- _Task instructions_
Going line by line through the listing below, count each line that includes the word "wrist", and reply with the count only.

- _Dataset records_
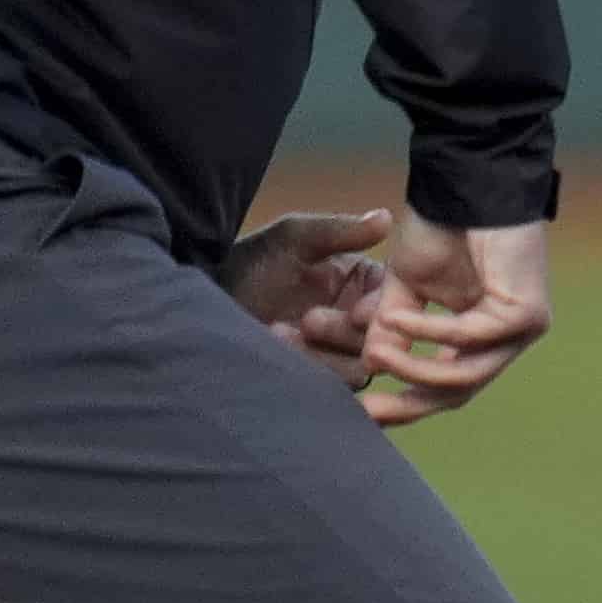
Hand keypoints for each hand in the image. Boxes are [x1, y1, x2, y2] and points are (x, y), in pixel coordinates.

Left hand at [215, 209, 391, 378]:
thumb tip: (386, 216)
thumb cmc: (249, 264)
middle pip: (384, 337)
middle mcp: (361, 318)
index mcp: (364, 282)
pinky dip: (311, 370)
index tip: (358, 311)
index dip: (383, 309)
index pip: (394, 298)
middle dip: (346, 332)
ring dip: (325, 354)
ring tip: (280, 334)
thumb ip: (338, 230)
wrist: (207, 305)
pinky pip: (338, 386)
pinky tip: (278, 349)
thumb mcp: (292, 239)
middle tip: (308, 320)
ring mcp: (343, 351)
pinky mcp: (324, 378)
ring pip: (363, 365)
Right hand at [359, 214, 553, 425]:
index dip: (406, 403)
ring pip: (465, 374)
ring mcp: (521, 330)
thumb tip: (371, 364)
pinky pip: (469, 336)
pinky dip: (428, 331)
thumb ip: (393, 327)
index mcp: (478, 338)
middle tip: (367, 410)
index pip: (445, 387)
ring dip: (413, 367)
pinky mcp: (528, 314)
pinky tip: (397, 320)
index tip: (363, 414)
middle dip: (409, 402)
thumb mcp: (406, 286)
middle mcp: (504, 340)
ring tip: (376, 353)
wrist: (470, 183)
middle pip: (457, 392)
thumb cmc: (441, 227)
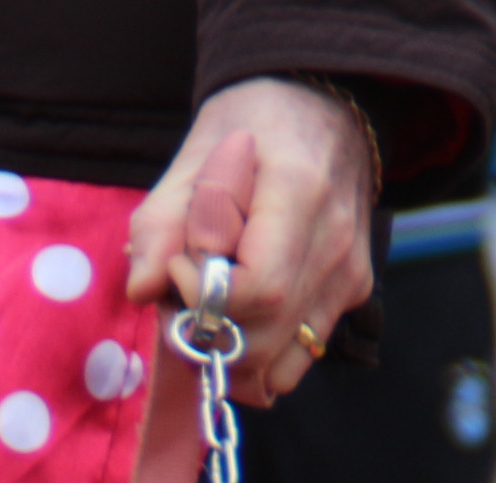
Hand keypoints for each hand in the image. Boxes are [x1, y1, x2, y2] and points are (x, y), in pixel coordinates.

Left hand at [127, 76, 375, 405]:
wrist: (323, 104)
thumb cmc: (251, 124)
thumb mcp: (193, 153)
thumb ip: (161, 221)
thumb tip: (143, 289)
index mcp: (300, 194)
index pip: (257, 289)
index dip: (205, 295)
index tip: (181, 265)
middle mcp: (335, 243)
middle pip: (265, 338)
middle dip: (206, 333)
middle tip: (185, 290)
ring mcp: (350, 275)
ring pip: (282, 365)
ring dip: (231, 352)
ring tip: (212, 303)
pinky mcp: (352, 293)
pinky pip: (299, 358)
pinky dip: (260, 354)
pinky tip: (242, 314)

==

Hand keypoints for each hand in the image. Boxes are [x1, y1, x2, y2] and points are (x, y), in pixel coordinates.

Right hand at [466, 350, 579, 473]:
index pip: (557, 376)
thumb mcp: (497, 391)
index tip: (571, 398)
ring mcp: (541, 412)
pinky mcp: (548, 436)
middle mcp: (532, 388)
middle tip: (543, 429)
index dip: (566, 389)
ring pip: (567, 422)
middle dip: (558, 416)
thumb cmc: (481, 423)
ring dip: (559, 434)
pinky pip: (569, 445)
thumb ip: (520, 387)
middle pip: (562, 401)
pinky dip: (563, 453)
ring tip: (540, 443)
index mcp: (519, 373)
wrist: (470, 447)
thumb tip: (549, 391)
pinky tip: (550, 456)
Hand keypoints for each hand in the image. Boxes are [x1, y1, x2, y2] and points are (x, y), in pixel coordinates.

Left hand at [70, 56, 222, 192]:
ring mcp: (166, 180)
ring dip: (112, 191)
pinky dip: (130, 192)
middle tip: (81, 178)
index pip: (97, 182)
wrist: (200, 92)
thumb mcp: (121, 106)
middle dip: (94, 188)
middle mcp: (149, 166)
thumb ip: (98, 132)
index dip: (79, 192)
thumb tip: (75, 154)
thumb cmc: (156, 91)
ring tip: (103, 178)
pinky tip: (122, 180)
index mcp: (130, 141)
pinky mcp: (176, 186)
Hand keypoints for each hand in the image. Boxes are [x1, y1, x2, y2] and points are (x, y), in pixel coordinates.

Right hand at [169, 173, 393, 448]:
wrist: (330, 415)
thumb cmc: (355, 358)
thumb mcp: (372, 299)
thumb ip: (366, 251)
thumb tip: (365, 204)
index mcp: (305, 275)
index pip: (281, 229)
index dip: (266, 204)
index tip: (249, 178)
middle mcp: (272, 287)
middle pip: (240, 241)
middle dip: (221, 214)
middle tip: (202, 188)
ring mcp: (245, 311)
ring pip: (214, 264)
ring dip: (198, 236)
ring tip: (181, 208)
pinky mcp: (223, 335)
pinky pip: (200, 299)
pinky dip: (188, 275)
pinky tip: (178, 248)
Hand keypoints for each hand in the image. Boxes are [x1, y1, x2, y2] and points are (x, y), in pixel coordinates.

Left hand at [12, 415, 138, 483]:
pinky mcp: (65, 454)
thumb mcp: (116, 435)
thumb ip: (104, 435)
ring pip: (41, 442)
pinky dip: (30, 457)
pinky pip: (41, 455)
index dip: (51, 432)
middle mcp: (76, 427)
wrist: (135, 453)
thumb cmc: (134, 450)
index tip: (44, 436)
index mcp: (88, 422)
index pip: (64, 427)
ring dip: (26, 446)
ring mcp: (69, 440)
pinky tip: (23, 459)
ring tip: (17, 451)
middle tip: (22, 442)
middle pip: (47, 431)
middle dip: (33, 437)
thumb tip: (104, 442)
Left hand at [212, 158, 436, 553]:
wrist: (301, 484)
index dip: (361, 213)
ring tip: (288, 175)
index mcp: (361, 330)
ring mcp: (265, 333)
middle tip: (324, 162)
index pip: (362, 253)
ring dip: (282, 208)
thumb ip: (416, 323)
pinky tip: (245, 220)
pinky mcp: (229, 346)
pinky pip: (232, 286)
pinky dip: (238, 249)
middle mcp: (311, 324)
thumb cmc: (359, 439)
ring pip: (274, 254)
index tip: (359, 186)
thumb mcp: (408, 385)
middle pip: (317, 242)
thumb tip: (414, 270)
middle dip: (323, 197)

- _Response area_
8